I know this isn't a wood turning question, but I was wondering if anyone has any easy ideas on how to age new cedar planks? I was thinking of building some of those aged cedar ice chests you see around. Thanks

Dook


----------



## bill (May 21, 2004)

weather wood stain or vinegar and some steel wool maybe ferrous sulphate, thinks that's what is used on log cabins to get the aged look


----------



## Robert A. (Jan 8, 2009)

Cedar Pickett fence material should do for what you are wanting to make. Lowes or home Depot should have this material, If you want the grey weathered material look for some one who is replacing there Fence. After Ike there is allot of this aged looking planks available.

RA


----------



## DCW (Aug 3, 2005)

Use old fence boards.
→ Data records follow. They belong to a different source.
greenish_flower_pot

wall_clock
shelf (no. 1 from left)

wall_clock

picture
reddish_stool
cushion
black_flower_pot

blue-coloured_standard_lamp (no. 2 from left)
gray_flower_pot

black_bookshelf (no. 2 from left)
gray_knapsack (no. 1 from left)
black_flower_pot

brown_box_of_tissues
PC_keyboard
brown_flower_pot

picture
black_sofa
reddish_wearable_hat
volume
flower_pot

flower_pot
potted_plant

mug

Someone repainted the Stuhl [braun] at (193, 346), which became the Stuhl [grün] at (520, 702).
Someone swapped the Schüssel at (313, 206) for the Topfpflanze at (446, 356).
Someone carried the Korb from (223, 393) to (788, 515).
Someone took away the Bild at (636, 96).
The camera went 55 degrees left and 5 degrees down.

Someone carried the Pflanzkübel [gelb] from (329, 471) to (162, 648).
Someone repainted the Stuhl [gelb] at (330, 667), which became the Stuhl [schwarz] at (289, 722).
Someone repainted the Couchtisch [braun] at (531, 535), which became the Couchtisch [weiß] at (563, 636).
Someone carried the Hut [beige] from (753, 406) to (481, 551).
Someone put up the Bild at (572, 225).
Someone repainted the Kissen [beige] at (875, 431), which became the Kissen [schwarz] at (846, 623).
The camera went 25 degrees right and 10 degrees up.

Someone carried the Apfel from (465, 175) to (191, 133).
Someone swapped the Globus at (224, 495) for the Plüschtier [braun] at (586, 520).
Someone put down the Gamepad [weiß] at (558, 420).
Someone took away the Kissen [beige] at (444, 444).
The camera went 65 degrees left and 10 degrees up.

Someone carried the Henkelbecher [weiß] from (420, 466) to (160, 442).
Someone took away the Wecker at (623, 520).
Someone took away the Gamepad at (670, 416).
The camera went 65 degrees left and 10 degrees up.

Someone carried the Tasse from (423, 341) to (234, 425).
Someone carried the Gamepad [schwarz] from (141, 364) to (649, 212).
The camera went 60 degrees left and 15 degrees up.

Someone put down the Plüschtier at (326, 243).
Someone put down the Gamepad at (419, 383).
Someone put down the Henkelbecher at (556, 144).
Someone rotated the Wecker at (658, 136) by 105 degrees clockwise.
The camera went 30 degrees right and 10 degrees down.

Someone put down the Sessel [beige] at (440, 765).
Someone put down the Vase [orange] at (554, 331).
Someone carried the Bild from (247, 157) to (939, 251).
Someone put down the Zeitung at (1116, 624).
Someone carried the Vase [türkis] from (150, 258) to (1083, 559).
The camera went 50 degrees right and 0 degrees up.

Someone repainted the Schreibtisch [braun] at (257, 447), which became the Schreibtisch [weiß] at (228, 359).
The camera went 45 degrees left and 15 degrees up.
If you use new ones just let it sit outside and it will get the weathered look just like a fence. Don't put any sealer on it.


----------



## biggreen (Feb 23, 2005)

Every one of those I've seen is made of old cedar fencing. If you want to do new wood, sun and water will age it out in a couple months.
later, biggreen


----------



## Bobby (May 21, 2004)

Age, sun, and water has sure aged me.sad_smiles:biggrin:





























Oh I forgot and KIDS:headknock


----------



## bill (May 21, 2004)

DCW said:


> Use old fence boards. If you use new ones just let it sit outside and it will get the weathered look just like a fence. Don't put any sealer on it.


Hey, good to see you posting here. Put up a pic or two of the ones you made


----------